Yes, back then the Latino Lassie was a simple friend driven by a strange but endearing compulsion to ignore the ladies, approach complete strangers and say "Yo quiero Taco Bell." Marilyn Monroe comes to mind when I think about how this canine candle in the wind has been transformed from an adorable adolescent innocent to a pointy-eared pervert addicted to some kind of sick Gordita phone sex.

I knew something was seriously wrong the moment I saw my hairy friend dressed up like a tiny Che Guevara leading the masses in a mindless march for Gordita-ism. Maybe the dog was supposed to be Juan Perón or, for that matter, Eric Estrada dressed up like a chihuahua.
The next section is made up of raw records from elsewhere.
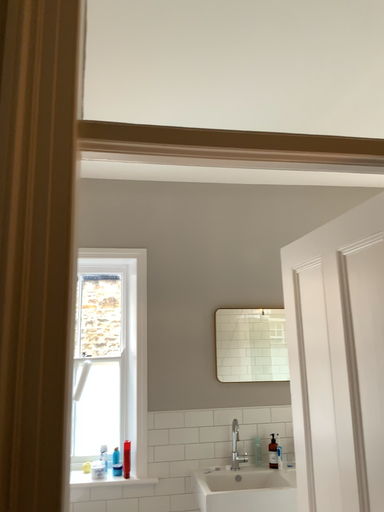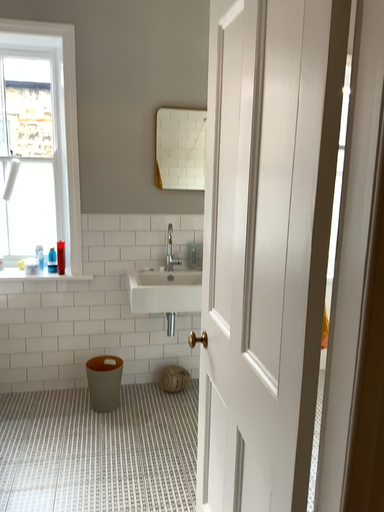
Question: Which way did the camera rotate in the video?

Choices:
 (A) rotated downward
 (B) rotated upward

Answer: (A)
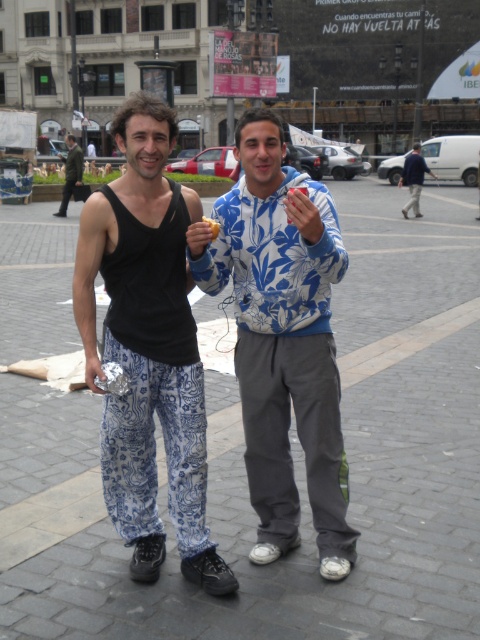
Between dark blue jacket at upper right and camouflage jacket at left, which one is positioned lower?

dark blue jacket at upper right is lower down.

Is point (411, 168) farther from viewer compared to point (74, 141)?

Yes.

Which is in front, point (416, 145) or point (61, 205)?

Point (61, 205)

Locate an element on the screen. dark blue jacket at upper right is located at coordinates (414, 179).

Who is more forward, (300, 561) or (416, 212)?

Positioned in front is point (300, 561).

Which is below, brick pavement at center or dark blue jacket at upper right?

Positioned lower is brick pavement at center.

Find the location of a particular element. The image size is (480, 640). brick pavement at center is located at coordinates (303, 468).

Between brick pavement at center and camouflage jacket at left, which one has more height?

camouflage jacket at left

Does brick pavement at center appear on the right side of camouflage jacket at left?

Yes, brick pavement at center is to the right of camouflage jacket at left.

What do you see at coordinates (303, 468) in the screenshot? I see `brick pavement at center` at bounding box center [303, 468].

This screenshot has height=640, width=480. Identify the location of brick pavement at center. (303, 468).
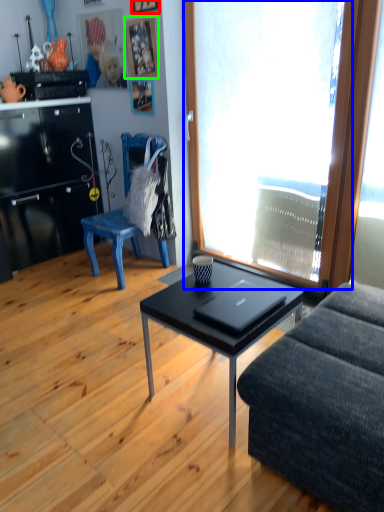
Question: Which is nearer to the picture frame (highlighted by a red box)? window (highlighted by a blue box) or picture frame (highlighted by a green box).

Choices:
 (A) window
 (B) picture frame

Answer: (B)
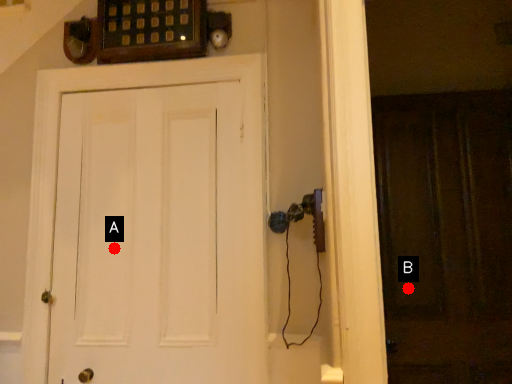
Question: Two points are circled on the image, labeled by A and B beside each circle. Which point is further to the camera?

Choices:
 (A) A is further
 (B) B is further

Answer: (B)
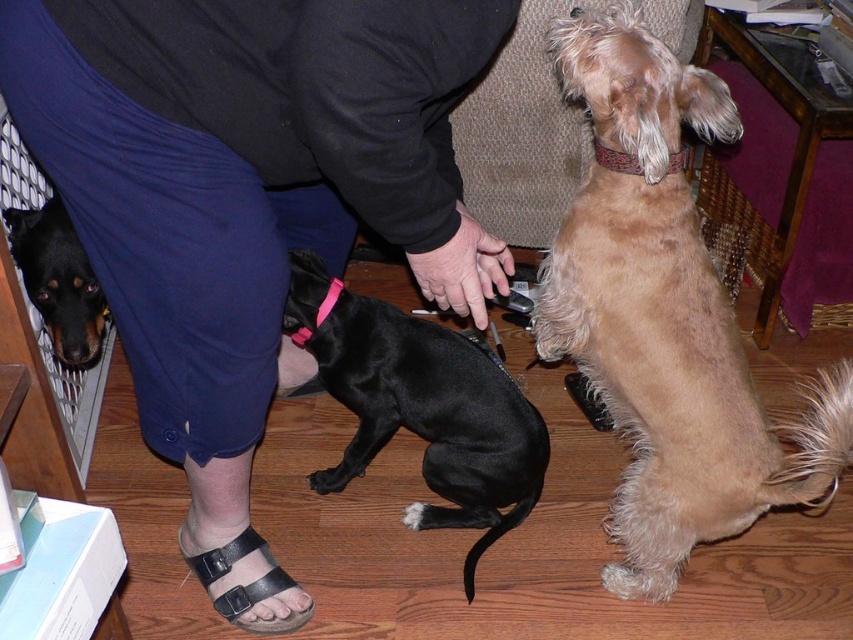
Is black cotton pants at lower left to the left of black leather sandal at lower left from the viewer's perspective?

In fact, black cotton pants at lower left is to the right of black leather sandal at lower left.

Can you confirm if black cotton pants at lower left is shorter than black leather sandal at lower left?

No.

Where is `black cotton pants at lower left`? Image resolution: width=853 pixels, height=640 pixels. black cotton pants at lower left is located at coordinates (245, 182).

Is the position of black smooth dog at center less distant than that of black leather sandal at lower left?

No, it is behind black leather sandal at lower left.

Is black smooth dog at center bigger than black leather sandal at lower left?

Indeed, black smooth dog at center has a larger size compared to black leather sandal at lower left.

Measure the distance between black smooth dog at center and camera.

black smooth dog at center is 1.44 meters from camera.

Locate an element on the screen. black smooth dog at center is located at coordinates (422, 406).

Is light brown fur at upper right to the left of black smooth dog at center from the viewer's perspective?

Incorrect, light brown fur at upper right is not on the left side of black smooth dog at center.

Between point (582, 211) and point (364, 388), which one is positioned in front?

Point (582, 211)

Where is `light brown fur at upper right`? This screenshot has height=640, width=853. light brown fur at upper right is located at coordinates (666, 316).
Whatever it was, it was no longer a dog.

Like a hapless comrade-citizen of a forgotten Cold War nation, I was subjected to a torturous barrage of "Viva Gorditas" and "Let's go get some now!" I didn't understand what was going on, and then the so-called Gordita revolution ended as soon as it began.

Next, the pet suddenly and inexplicably appeared in New York City trying to trap Godzilla in a shoe box. "Here Leeezard, Leeezard, Leeezard," it called out. Then the dog was riding Godzilla's tail and ordering for two at a Taco Bell drive-thru. Hey, I can suspend belief for a talking chihuahua, but there have to be some rules.

A more recent commercial begins by showing the chihuahua singing a love song to a beautiful woman standing in front of the open window of a high-rise apartment building. Upon closer inspection, the camera shows that the dog is really singing to some overweight guy munching on Taco Bell food. Now I'm supposed to believe the dog is some kind of Julio Iglesias? Or maybe a young Ferdinand Marcos?

Well, Marcos was a Spanish-speaking dictator famous for singing karaoke with his wife Imelda. He ruled the Philippines, and the Philippines are somewhat close to Japan, the home of Godzilla. Bingo! Except that doesn't explain the first three commercials.

Frankly, I just don't know who or what that dog is supposed to be. Whatever it is, the stuffed version can now be purchased for the monetary equivalent of four regular tacos and some change at your local Taco Bell.

Do capitalists have to destroy everything they love? Maybe that's a little harsh. Blow up the chihuahua and make it a Fox network television event, I don't care. I can't take myself and the dog seriously at the same time.

Some people can, though. There have been boycotts and rumors of boycotts from the beginning of the Taco Bell campaign. One Hispanic activist went so far as to say the ads were a hate crime and that they should be outlawed — which makes about as much sense as the commercials themselves. Reassuring, however, is the fact that Mexican-Americans seem to either like the ads or simply don't care.

On another front are the professional breeders who say that this famous chihuahua isn't a good example of the breed. Lynne George, a breeder from Conroe, Texas, told me that the TV dog's ears are too big, its nose is too long and it has a questionable bite.

But what really concerns her, she says, is that the commercials might encourage a bunch of brainless Americans to go out and buy TV lookalikes. George fears that many of these fad pets will end up on doggie death row when the owners decide that, on second thought, they would rather have one of those irresistible Disney dalmatians.

It seems the chihuahua isn't the only one with an identity crisis.